Walking back to the library from class today, I realized that I am about halfway through the fall semester. I started thinking about what I've learned so far, what progress I've made, and what I have to show for all the time I've spent crammed into the stacks of Norlin Library, wanting quiet (and craving an office of my own).
The first weeks of fall were difficult for me, after a long, quiet summer on campus. As an older student, four years removed from undergraduate life, I have a hard time relating to the individuals I'm in class with. I have a mortgage and a husband, for one thing. There is just a difference between "going to college" and what I'm doing now, in my mind. This is my job - going to class, collaborating with professors, doing research, writing papers. This is what my job will be for the rest of my life, if things go as well as I hope they do, so I'm already settling in and I'm happy about it. But the differences in my interests compared to that of the undergraduates I'm taking classes with took it's toll the first few weeks back. I've had to learn to cope, and one of those ways is by getting to know my professors, as well as the other graduate students in the sociology department here. Since I am basically operating as a graduate student, though I am taking undergrad classes, I really lean on them as my community. It's been great to work more closely with faculty like Stefanie Mollborn and Fred Anderson of the History department this semester, as well. They've been so helpful in guiding me towards academic accomplishment.

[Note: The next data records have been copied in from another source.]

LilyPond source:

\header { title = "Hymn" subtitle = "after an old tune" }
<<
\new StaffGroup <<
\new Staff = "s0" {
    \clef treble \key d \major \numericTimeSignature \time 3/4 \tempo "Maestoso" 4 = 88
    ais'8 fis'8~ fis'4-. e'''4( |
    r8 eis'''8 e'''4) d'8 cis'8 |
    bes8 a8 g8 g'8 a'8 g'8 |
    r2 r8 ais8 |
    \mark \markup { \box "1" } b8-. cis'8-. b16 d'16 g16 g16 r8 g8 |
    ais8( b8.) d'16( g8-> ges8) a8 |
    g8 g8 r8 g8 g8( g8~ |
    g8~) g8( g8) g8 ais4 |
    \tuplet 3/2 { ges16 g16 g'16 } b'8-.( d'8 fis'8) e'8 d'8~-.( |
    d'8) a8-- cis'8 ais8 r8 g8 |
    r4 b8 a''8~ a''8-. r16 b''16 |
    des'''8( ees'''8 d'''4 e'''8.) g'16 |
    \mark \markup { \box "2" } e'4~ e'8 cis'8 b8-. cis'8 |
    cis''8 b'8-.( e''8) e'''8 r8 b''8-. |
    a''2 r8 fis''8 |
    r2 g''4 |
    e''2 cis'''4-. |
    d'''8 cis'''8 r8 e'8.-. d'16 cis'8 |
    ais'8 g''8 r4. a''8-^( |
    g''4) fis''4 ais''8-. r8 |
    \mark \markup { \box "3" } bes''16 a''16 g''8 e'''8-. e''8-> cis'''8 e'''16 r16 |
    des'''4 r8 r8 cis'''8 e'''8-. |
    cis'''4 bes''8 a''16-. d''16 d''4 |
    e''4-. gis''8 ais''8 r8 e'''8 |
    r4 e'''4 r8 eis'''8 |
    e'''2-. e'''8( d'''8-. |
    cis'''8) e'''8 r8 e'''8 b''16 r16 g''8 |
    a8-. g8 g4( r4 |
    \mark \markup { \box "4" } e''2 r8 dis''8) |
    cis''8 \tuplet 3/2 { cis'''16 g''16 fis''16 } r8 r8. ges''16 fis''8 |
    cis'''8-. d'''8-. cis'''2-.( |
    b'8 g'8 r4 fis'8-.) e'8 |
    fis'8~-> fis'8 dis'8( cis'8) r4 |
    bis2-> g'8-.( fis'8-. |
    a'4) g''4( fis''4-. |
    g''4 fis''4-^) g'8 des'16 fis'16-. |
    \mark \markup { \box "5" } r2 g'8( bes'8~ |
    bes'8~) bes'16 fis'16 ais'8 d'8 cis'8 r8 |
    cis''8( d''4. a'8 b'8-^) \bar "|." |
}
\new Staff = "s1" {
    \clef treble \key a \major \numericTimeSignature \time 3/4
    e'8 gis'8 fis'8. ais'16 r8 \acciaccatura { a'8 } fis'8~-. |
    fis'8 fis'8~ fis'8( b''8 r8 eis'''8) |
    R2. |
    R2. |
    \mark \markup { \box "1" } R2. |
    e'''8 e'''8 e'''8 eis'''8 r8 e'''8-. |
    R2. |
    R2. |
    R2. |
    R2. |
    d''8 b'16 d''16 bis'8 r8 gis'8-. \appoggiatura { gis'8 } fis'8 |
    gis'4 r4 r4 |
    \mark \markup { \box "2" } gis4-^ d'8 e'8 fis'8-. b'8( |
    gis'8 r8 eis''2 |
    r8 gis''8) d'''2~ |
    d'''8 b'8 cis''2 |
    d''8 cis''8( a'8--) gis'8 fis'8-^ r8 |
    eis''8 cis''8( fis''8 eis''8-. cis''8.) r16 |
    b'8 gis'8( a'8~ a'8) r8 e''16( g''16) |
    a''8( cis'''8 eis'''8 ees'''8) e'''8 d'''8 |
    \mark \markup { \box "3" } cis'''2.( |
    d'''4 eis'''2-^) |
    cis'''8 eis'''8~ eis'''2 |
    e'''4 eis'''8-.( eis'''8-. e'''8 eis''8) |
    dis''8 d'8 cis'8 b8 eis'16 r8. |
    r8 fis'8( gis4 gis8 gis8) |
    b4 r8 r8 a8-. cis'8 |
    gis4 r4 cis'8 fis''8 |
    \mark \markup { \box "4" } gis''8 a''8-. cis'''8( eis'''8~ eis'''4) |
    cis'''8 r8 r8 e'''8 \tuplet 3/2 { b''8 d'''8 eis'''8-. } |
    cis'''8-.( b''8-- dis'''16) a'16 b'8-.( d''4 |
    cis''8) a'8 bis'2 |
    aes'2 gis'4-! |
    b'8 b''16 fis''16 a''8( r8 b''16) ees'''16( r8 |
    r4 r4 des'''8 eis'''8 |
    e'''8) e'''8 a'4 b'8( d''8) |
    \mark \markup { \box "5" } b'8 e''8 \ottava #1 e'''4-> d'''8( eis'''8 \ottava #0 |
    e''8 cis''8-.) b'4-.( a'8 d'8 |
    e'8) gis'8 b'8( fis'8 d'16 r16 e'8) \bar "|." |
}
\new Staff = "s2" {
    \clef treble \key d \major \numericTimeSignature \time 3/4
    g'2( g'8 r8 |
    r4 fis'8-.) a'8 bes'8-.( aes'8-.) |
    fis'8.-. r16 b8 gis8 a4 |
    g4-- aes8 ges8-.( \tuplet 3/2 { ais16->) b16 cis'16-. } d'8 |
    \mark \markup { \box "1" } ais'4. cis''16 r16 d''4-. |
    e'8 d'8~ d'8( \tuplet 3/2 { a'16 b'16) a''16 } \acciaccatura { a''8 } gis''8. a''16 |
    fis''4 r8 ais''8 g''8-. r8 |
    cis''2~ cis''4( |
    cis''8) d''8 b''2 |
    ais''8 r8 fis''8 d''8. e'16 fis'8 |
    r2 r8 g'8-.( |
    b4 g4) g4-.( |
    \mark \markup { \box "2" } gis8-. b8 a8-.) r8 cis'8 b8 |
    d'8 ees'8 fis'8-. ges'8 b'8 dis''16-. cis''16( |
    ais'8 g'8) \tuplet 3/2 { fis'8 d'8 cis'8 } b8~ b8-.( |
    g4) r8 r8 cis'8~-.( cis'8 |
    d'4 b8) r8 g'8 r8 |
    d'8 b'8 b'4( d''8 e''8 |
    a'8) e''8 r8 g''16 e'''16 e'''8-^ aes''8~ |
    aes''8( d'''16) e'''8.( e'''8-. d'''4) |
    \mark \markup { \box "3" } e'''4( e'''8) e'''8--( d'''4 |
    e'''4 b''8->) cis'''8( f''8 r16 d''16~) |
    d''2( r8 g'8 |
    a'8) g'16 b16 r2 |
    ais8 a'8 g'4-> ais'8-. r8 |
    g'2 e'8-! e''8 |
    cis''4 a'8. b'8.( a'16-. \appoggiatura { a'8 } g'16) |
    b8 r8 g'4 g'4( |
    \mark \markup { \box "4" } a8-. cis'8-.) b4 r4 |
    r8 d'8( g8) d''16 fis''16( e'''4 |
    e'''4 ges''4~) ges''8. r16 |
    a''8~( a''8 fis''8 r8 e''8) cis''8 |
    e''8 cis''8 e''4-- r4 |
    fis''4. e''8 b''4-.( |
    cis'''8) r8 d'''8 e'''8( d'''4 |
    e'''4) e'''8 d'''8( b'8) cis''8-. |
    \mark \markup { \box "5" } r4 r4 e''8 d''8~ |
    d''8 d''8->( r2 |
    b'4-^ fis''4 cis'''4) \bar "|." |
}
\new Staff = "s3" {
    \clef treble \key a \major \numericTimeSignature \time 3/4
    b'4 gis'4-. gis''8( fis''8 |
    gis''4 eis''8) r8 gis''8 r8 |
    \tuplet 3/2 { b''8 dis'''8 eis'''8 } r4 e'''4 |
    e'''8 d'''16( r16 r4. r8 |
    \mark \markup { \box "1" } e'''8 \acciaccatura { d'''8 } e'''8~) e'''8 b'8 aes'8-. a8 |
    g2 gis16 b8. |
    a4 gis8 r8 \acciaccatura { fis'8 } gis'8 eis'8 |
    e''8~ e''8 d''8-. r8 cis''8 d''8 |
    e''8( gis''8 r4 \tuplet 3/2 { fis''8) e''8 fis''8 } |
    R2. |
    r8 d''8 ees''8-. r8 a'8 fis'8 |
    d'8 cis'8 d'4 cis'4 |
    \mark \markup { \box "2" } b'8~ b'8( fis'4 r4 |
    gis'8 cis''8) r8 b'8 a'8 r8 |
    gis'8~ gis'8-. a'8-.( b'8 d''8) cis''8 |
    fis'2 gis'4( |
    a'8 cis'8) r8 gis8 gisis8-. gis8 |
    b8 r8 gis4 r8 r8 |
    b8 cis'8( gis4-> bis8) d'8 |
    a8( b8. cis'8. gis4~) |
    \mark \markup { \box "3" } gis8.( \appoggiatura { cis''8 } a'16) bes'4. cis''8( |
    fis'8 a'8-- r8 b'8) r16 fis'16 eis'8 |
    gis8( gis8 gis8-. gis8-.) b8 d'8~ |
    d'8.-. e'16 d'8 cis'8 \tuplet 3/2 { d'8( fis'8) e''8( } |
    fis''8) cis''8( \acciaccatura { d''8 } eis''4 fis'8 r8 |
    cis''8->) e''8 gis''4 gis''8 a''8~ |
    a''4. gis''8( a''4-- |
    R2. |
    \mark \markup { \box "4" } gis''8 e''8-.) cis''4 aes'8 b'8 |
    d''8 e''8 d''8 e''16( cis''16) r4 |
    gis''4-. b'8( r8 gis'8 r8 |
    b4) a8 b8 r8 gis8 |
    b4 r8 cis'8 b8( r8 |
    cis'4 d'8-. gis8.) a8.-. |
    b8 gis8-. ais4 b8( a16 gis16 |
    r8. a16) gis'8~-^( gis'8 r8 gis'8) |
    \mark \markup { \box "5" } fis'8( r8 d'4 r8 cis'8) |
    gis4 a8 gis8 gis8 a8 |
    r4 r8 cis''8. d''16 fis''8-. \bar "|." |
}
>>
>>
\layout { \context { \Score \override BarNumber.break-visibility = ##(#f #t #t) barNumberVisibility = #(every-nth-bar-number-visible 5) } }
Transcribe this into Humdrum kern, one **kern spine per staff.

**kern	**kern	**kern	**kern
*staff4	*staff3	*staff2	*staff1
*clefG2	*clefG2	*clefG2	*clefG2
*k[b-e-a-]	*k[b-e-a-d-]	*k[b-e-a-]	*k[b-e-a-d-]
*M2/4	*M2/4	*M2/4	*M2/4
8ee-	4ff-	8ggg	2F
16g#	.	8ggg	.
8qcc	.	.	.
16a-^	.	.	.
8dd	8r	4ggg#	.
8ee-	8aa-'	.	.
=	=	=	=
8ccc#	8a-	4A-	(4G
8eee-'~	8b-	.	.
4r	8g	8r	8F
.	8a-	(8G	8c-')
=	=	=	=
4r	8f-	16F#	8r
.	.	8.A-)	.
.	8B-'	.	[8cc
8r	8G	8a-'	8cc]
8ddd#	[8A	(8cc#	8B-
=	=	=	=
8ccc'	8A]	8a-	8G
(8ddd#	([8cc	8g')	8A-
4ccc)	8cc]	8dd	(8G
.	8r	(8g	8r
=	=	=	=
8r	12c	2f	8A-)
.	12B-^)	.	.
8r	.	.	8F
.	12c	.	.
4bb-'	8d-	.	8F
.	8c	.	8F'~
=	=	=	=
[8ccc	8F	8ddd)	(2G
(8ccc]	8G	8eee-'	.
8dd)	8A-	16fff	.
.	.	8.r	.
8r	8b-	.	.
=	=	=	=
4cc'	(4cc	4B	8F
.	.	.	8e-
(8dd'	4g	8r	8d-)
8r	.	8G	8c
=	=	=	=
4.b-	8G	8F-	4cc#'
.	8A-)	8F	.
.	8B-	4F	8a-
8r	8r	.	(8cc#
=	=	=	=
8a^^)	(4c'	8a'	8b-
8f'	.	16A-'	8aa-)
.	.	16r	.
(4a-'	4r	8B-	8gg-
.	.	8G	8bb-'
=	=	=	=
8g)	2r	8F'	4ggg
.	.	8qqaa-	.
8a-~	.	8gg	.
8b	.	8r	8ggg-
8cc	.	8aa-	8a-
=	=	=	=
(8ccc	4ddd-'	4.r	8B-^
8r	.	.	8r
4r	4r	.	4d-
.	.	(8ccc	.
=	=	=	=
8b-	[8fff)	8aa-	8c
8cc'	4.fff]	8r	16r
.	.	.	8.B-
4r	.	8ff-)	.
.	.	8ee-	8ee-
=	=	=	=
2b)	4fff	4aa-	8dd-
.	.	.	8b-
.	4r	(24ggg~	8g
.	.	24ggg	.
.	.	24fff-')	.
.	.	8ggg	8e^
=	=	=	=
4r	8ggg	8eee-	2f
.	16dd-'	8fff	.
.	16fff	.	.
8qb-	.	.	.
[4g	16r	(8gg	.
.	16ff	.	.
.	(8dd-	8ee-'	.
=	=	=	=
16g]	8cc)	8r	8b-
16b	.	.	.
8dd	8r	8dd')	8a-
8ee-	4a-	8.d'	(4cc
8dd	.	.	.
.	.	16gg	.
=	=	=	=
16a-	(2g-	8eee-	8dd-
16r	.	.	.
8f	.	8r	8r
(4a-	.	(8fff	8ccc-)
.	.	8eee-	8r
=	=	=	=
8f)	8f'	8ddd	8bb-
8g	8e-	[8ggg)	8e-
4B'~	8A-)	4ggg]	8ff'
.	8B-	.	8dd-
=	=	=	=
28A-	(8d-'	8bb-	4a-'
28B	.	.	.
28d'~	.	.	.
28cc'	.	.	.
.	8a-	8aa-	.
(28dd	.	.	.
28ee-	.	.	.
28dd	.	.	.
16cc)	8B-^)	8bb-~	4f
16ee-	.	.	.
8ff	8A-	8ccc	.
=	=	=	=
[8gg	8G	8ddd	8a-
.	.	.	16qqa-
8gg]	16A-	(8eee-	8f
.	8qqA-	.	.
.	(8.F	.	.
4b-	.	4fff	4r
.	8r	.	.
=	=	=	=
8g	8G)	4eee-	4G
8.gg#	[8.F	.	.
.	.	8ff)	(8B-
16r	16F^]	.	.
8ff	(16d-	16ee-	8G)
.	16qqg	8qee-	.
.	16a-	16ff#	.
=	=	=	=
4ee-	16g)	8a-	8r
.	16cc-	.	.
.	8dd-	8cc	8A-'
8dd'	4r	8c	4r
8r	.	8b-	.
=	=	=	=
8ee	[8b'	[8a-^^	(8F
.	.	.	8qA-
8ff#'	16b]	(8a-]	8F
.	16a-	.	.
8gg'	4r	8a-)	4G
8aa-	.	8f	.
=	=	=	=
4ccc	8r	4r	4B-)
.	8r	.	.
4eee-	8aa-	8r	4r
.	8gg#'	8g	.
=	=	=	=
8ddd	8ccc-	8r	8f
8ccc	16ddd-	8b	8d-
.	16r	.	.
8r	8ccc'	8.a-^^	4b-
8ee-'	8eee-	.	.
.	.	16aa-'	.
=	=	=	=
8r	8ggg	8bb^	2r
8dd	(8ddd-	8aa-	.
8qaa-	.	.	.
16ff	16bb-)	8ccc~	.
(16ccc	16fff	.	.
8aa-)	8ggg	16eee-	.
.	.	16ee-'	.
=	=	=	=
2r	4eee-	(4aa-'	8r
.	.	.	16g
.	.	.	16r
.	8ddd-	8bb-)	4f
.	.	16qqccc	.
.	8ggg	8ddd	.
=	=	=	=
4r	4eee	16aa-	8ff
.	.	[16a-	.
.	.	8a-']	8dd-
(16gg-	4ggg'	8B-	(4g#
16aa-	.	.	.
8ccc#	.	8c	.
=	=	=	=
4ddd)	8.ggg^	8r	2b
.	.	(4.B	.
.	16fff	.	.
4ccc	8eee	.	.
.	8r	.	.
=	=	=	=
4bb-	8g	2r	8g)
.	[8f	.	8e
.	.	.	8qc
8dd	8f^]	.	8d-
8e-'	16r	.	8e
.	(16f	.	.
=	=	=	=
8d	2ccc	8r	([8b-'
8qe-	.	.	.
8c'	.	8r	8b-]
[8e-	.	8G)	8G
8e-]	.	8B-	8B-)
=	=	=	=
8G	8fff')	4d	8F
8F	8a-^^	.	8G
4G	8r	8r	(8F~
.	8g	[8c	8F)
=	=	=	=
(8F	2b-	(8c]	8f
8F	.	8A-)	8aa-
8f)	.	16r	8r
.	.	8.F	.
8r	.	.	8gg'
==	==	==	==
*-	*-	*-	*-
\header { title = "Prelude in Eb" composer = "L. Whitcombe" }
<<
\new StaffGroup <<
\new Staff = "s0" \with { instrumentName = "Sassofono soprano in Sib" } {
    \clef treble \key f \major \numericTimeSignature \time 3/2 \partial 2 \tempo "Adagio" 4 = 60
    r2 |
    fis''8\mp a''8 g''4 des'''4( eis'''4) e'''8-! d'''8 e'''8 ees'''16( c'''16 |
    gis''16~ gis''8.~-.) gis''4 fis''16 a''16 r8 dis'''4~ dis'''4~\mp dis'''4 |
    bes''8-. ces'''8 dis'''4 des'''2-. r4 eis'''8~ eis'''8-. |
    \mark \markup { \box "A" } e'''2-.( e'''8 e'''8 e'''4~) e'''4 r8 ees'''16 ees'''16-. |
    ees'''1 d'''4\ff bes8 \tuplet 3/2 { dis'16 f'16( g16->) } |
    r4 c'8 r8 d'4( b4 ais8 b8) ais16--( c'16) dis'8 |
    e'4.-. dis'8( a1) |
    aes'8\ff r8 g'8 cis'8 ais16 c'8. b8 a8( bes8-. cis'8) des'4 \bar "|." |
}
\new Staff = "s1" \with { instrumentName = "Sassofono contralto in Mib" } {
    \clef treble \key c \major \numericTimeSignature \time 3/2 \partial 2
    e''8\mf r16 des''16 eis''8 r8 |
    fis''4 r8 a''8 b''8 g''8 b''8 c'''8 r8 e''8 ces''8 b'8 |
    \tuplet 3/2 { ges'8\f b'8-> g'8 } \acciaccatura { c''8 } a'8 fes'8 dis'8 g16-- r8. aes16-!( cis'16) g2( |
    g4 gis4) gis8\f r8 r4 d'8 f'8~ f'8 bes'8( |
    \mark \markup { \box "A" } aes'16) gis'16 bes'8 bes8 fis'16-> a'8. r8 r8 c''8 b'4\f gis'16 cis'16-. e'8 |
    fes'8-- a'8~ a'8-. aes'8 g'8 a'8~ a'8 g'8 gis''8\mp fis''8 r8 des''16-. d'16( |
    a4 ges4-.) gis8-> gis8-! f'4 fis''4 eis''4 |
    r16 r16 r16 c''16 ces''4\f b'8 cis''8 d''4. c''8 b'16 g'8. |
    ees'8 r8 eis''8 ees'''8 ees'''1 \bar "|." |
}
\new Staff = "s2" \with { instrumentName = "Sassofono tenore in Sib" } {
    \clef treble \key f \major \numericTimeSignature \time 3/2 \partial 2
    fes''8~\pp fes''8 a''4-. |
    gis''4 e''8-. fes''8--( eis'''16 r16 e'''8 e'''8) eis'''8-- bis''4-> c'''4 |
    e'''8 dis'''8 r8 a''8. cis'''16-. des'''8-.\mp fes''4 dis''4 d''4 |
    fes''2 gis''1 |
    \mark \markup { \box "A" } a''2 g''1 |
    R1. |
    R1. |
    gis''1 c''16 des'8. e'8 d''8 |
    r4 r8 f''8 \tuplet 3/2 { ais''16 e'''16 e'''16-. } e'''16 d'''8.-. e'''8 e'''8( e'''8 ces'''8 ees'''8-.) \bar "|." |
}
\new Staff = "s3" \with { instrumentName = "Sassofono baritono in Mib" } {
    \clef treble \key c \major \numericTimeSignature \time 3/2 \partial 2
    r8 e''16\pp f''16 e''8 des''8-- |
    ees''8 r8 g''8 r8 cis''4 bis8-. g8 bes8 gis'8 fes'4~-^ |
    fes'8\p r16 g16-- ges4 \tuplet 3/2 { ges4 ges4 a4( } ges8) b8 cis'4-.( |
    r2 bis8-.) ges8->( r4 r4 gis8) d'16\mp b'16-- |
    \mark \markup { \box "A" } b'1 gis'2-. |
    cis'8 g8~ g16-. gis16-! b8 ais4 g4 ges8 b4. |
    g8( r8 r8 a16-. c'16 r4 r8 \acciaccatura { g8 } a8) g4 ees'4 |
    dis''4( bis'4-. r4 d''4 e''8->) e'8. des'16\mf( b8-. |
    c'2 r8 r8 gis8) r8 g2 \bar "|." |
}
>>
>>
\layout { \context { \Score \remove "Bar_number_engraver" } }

I've been loving my classes, especially the opportunity to study food and corporate agriculture. My husband and I have really transformed the way we eat in the last few years, spurred on by familial experiences with autoimmune and eating disorders, and by films like Food, Inc., and books like The Omnivore's Dilemma. I've really loved diving deeper into America's obsession with cheap food, and how this affects farmers, farm workers, and consumers. Particularly, I was struck by the fact that so many of these large corporate food companies are either monopolies or monopsonies in their structures. How is this still allowed to happen? is the question I keep asking myself. Don't we have anti-trust legislation? Didn't Teddy Roosevelt go in to Standard Oil and the like in the early 20th century and break up all these corporate trusts? I'm concerned for the health of myself, my family, and general society as we interact with these companies everyday because we have to eat. I'm concerned that they don't have the health of the people in mind, and that it's all about the profit imperative, instead.
My research assistantship this summer went well - so well, that I decided to continue working with Dr. Reed into the fall. In order to keep working on this project in spite of his sabbatical this year, I was able to set up an independent study with Dr. Fred Anderson of the History department. I can't even begin to tell you how much I am geeking out about working with a world class historian like Dr. Anderson. Under his direction, I will be working on comparing the experiences of the Massachusetts and Virginia colonies during the Cromwellian interregnum, the Restoration, and the Glorious Revolution. How did these English events play out on the periphery of the empire? I just finished reading Prospero's America by Walter Woodward, an enlightening account of John Winthrop, Jr. and his interests in alchemical philosophy. The final chapters discussed Winthrop's role in securing a colonial charter for Connecticut, and how he was able to finagle England's imperial agenda after the Restoration to keep autonomy for Connecticut, as well as the rest of New England. Books on the docket right now are Colonial Massachusetts: A History by Benjamin Labaree, From Colonial to Provincials by Ned Landsman, and Protestant Empire by Carla Pestana.
Finally, I've been thinking a lot about the future. This is what I do. I get antsy. I want to use what I'm learning now and go out and do something with it. I am itching to get writing. With the help of Stef Mollborn, I'm working on developing a research study of depression at evangelical colleges. I want to know if depression is talked about, if it is more prevalent at Christian colleges, how it is addressed, etc... Personal beliefs aside, I find the faith-based educational model interesting at the college/university level, and especially as these institutions continually come in contact with societal norms or culture that is challenging to their communities, I wonder how they will continue to move forward. I hope not towards polarity, but instead, towards respectful dialogue and engagement in a global conversation.
I've got a lot of trains rolling all at once, that's for sure. But I'm excited and energized by the work, and you can't really ask for much more, can you? I hope these next seven weeks prove to be as fruitful as the first!